Search code examples
cunixsocketsmultithreadingc10k

How to scale a TCP listener on modern multicore/multisocket machines


I have a daemon to write in C, that will need to handle 20-150K TCP connections simultaneously. They are long running connections, and rarely ever tear down. They have a very small amount of data (rarely exceeding MTU even.. it's a stimulus/response protocol) in transmit at any given time, but response times to them are critical. I'm wondering what the current UNIX community is using to get large amounts of sockets, and minimizing the latency on response of them. I've seen designs revolving around multiplexing connects to fork worker pools, threads (per connection), static sized thread pools. Any suggestions?


Solution

  • the easiest suggestion is to use libevent, it makes it easy to write a simple non-blocking single-threaded server that would comply with your requirements.

    if the processing for each response takes some time, or if it uses some blocking API (like almost anything from a DB), then you'll need some threading.

    • One answer is the worker threads, where you spawn a set of threads, each listening on some queue to work. it can be separate processes, instead of threads, if you like. The main difference would be the communications mechanism to tell the workers what to do.

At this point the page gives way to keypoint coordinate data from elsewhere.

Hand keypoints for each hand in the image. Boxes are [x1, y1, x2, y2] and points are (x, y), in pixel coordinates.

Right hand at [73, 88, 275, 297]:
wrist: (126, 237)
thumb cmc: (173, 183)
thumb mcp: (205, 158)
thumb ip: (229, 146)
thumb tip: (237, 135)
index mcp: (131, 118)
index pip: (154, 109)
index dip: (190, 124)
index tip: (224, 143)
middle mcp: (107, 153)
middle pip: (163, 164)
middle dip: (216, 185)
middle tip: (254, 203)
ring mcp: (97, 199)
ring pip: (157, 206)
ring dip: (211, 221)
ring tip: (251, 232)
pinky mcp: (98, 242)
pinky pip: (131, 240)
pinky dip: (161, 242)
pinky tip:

    • A different way to do is to use several threads, and give to each of them a portion of those 150K connections. each will have it's own process loop and work mostly like the single-threaded server, except for the listening port, which will be handled by a single thread. This helps spreading the load between cores, but if you use a blocking resource, it would block all the connections handled by this specific thread.

    libevent lets you use the second way if you're careful; but there's also an alternative: libev. it's not as well known as libevent, but it specifically supports the multi-loop scheme.